La jeune fille aurait été éjectée et serait violemment tombée sur la tête. La demanderesse déplore qu’il n’y avait pas de surveillant du VVV et que les jeunes n’avaient reçu aucune instruction avant de s’aventurer dans la pente, «qui présentait des dangers importants».  

L’adolescente a dû être opérée au cerveau après avoir subi une triple fracture du crâne et une hémorragie, notamment.  

Selon la requête, elle conserve d’importantes séquelles neuropsychologiques permanentes. «Sa fille n’est plus la même», lit-on. La jeune, qui était en santé et avait de la facilité dans ses études avant les événements, a dû arrêter pour de bon l’école, ce qui lui donne un secondaire 1, est-il écrit.  

Bora Parc  

Les autres requêtes concernent trois incidents qui se sont produits au Bora Parc, au printemps 2017, soit dans les premiers mois d’opération du nouveau parc aquatique intérieur.  

Une femme de 38 ans affirme conserver des «séquelles permanentes et envahissantes» après s’être heurté la tête sur le haut du tube pendant sa descente dans la glissade d’eau Vipère.

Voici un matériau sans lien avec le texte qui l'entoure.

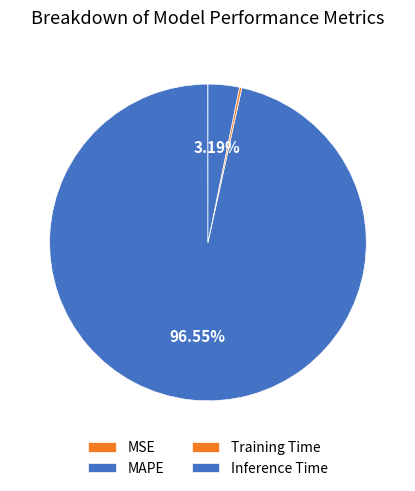

Rank the categories by value from lowest to highest.

MSE, Training Time, Inference Time, MAPE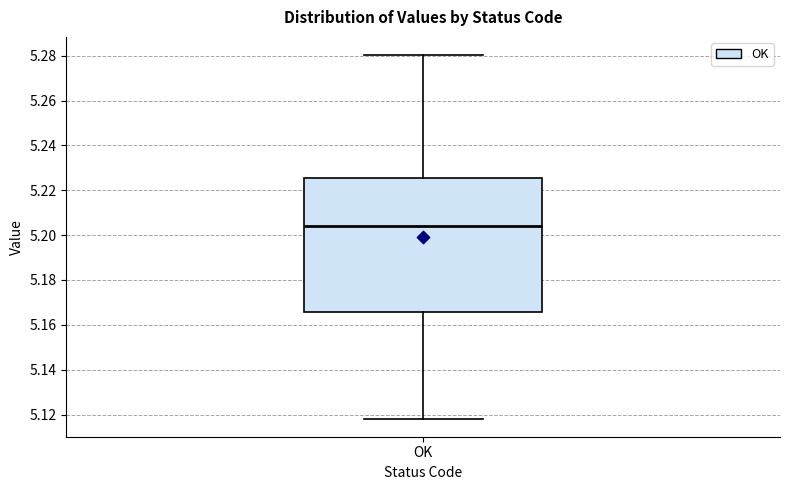

Where is the lower edge of the box for OK on the y-axis? The values are not printed on the chart, so give them approximately, as read against the axis.

5.166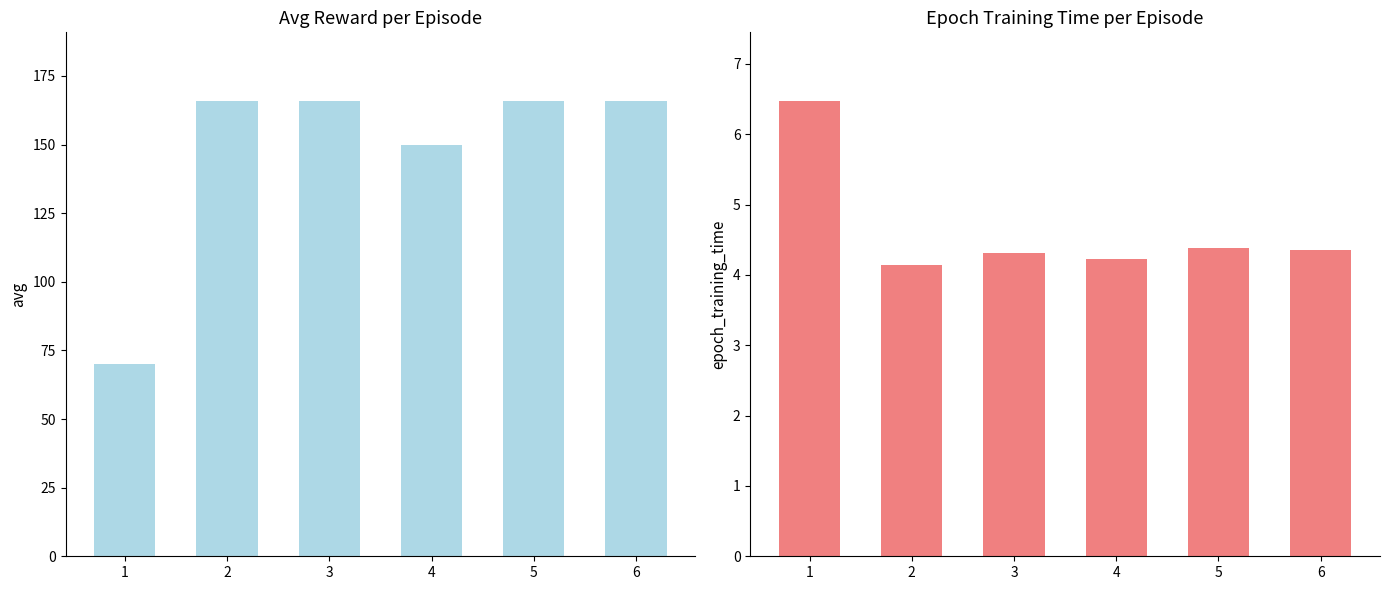

What is the minimum value shown in the chart?

4.1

Elle réclame plus de 300 000 $.  

Une autre femme de 31 ans, une gérante de restaurant qui soutient être maintenant «invalide» et conserver d’importantes séquelles, souhaite obtenir 1,3 M$ de dommages après s’être cognée la tête lors d’une violente chute dans la Vague de surf.  

La quatrième requête de 500 000 $ concerne une femme de 49 ans qui dit elle aussi conserver d’importantes séquelles d’un traumatisme crânien à la suite d’une chute dans la glissade d’eau Cobra.  

«Fruit du hasard»  

Si ces demandes cheminent en même temps et sont déposées à la veille de la semaine de relâche, il s’agit «du fruit du hasard», a précisé au Journal Me Étienne Giasson.  

«La date de dépôt des procédures a été dictée par le délai de prescription pour l’une des réclamations (28 février 2019) et n’est aucunement une démarche concertée ou planifiée en lien avec la relâche scolaire», dit-il.  

Le VVV n’a pas souhaité commenter, puisque les dossiers sont judiciarisés.  

«Nous avons toujours eu une grande fierté d’offrir des loisirs dans un environnement de qualité et sécuritaire. Chez nous, il n’y a pas de compromis qui sont faits sur la sécurité», nous a-t-on laconiquement répondu.